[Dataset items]

---*---

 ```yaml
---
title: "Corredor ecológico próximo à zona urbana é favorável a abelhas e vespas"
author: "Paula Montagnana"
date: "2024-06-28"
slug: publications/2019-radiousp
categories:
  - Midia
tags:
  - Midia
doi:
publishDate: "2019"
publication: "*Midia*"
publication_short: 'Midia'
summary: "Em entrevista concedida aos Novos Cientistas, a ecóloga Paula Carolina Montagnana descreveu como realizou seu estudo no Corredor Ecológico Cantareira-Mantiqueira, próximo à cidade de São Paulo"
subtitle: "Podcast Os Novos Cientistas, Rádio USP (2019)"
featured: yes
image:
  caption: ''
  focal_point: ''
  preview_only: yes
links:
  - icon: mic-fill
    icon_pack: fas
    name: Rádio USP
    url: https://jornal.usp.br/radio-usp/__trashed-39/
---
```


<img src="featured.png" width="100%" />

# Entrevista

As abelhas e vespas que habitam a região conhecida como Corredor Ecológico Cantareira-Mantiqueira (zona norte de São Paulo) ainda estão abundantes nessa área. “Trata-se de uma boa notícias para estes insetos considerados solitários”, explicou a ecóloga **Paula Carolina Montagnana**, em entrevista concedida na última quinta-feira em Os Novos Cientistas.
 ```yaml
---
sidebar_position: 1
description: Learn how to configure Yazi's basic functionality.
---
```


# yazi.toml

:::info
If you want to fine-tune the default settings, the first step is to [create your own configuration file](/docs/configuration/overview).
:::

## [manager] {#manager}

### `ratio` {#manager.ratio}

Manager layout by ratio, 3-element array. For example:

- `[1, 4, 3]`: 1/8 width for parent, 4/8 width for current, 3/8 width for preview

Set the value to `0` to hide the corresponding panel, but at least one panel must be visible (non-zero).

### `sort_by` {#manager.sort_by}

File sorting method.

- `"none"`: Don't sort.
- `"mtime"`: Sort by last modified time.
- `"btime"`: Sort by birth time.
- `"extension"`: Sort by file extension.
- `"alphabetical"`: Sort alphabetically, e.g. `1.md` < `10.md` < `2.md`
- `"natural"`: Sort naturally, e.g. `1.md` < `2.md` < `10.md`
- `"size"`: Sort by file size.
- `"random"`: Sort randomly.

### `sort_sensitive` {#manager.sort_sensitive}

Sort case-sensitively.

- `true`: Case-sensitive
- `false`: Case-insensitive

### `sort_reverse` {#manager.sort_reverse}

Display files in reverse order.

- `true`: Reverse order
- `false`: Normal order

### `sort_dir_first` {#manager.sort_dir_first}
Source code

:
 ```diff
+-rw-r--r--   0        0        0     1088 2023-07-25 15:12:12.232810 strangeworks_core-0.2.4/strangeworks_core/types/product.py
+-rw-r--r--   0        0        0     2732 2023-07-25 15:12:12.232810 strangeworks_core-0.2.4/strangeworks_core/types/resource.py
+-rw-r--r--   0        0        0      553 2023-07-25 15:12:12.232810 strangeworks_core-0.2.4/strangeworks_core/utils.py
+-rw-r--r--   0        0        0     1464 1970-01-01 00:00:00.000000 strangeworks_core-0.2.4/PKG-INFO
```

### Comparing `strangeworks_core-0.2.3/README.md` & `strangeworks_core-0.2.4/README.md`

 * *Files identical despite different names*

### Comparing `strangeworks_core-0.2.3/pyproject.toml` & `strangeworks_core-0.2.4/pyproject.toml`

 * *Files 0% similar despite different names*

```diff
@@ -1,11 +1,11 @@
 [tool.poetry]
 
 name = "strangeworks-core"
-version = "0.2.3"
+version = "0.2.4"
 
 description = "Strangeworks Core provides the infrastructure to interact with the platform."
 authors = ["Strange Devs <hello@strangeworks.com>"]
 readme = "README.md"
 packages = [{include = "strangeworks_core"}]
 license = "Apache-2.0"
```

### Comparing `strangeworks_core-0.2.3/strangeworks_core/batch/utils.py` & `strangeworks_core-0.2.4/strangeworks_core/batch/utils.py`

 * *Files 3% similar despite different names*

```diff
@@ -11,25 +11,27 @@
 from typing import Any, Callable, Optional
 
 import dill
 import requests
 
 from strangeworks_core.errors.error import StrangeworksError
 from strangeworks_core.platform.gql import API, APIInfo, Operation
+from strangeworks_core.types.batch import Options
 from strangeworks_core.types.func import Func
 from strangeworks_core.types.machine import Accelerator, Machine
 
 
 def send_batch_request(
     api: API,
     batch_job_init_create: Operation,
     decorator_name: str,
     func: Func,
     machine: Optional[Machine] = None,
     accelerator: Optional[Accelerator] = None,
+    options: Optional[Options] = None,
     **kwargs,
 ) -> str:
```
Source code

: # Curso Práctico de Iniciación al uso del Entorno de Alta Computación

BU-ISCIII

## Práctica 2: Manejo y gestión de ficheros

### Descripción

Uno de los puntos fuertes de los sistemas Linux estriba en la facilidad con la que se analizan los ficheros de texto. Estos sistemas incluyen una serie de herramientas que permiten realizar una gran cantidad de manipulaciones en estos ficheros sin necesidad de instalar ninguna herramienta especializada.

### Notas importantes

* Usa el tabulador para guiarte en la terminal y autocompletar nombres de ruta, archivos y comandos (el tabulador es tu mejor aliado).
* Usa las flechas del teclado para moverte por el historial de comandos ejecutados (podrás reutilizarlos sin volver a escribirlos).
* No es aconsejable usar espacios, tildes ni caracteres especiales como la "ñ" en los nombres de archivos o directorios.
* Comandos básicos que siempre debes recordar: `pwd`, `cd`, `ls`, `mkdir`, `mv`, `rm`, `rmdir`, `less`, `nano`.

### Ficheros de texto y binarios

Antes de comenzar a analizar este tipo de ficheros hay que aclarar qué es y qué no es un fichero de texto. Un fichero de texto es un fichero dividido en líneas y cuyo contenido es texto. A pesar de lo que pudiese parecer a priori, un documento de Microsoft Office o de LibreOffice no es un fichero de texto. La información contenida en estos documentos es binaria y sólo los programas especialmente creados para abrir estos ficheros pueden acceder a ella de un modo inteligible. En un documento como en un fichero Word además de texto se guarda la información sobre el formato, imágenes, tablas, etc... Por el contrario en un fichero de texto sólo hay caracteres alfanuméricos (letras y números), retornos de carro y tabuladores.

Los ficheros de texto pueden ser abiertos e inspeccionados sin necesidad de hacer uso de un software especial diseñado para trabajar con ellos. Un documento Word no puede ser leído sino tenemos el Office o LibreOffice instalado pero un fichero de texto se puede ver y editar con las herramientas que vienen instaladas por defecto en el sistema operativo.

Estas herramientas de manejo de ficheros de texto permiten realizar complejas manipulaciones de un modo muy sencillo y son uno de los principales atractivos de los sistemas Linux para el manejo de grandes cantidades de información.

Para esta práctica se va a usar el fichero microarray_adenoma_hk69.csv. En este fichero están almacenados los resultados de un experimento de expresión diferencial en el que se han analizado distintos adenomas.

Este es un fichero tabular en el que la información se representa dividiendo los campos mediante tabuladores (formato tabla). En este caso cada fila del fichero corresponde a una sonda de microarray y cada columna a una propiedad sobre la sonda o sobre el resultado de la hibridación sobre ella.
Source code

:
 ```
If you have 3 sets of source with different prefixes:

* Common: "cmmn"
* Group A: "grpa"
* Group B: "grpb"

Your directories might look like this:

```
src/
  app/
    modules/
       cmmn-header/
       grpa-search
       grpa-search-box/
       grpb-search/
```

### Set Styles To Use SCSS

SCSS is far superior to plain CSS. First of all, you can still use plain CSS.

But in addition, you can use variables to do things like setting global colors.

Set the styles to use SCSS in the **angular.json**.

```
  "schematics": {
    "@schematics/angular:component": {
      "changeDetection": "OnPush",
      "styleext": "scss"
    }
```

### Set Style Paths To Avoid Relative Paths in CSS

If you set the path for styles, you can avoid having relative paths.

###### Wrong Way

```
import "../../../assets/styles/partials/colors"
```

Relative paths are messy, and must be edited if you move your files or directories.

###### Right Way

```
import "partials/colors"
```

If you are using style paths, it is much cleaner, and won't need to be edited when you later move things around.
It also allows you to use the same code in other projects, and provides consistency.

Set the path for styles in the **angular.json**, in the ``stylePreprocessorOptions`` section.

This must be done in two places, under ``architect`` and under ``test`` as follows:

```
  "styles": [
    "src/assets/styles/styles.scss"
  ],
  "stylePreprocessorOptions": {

---*---

### WORK TASK
Nothing but a number should be given: the count of lines above in which the word "Cantareira" occurs.

### RESPONSE BOX
2